■ Activity
Could you return all of the entries below exactly, minus the pictures?
START Excerpted records
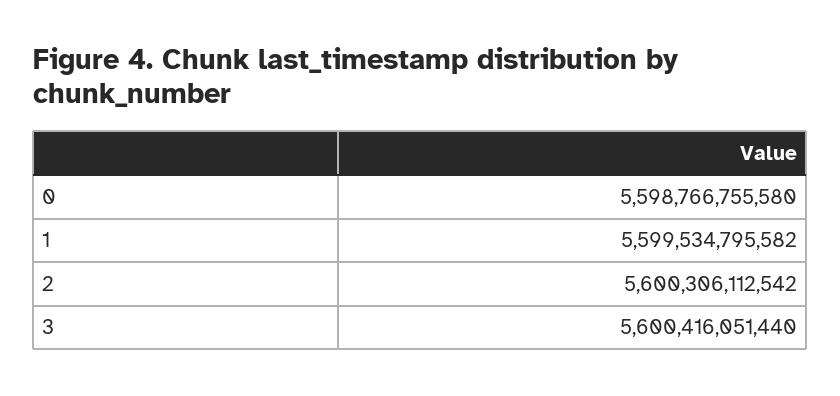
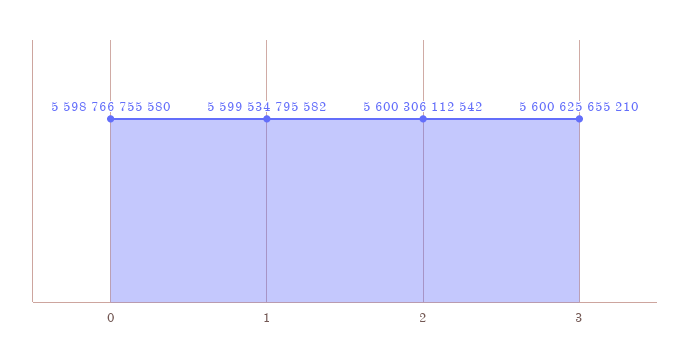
  {
    "0": 5598766755580,
    "1": 5599534795582,
    "2": 5600306112542,
-   "3": 5600416051440
+   "3": 5600625655210
  }

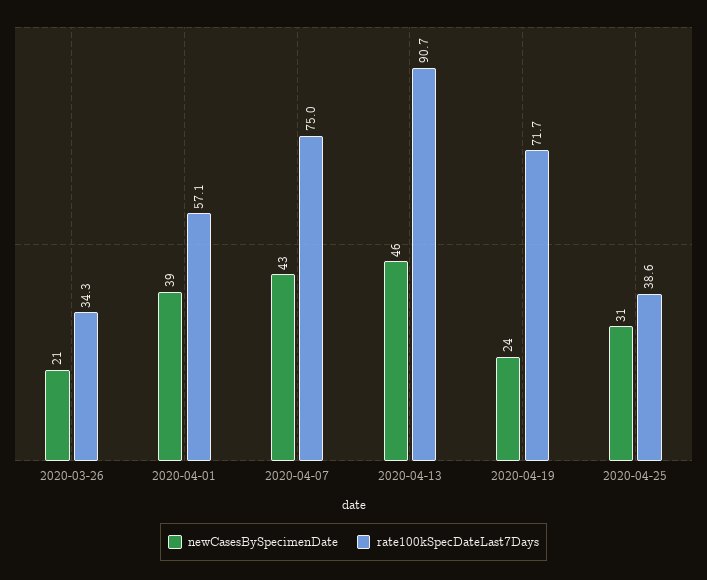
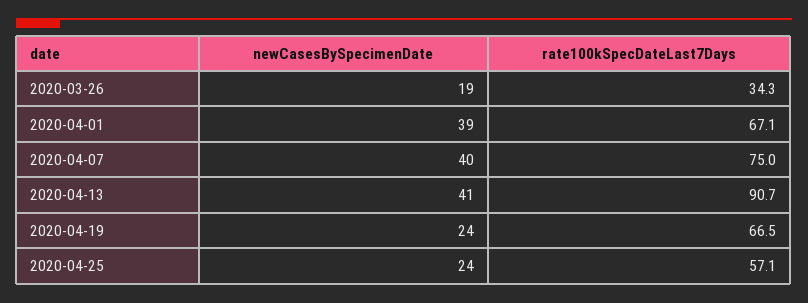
  {
    "newCasesBySpecimenDate": {
-     "2020-03-26": 21,
+     "2020-03-26": 19,
      "2020-04-01": 39,
-     "2020-04-07": 43,
+     "2020-04-07": 40,
-     "2020-04-13": 46,
+     "2020-04-13": 41,
      "2020-04-19": 24,
-     "2020-04-25": 31
+     "2020-04-25": 24
    },
    "rate100kSpecDateLast7Days": {
      "2020-03-26": 34.3,
-     "2020-04-01": 57.1,
+     "2020-04-01": 67.1,
      "2020-04-07": 75,
      "2020-04-13": 90.7,
-     "2020-04-19": 71.7,
+     "2020-04-19": 66.5,
-     "2020-04-25": 38.6
+     "2020-04-25": 57.1
    }
  }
END Excerpted records
■ Written answer
  {
    "0": 5598766755580,
    "1": 5599534795582,
    "2": 5600306112542,
-   "3": 5600416051440
+   "3": 5600625655210
  }

  {
    "newCasesBySpecimenDate": {
-     "2020-03-26": 21,
+     "2020-03-26": 19,
      "2020-04-01": 39,
-     "2020-04-07": 43,
+     "2020-04-07": 40,
-     "2020-04-13": 46,
+     "2020-04-13": 41,
      "2020-04-19": 24,
-     "2020-04-25": 31
+     "2020-04-25": 24
    },
    "rate100kSpecDateLast7Days": {
      "2020-03-26": 34.3,
-     "2020-04-01": 57.1,
+     "2020-04-01": 67.1,
      "2020-04-07": 75,
      "2020-04-13": 90.7,
-     "2020-04-19": 71.7,
+     "2020-04-19": 66.5,
-     "2020-04-25": 38.6
+     "2020-04-25": 57.1
    }
  }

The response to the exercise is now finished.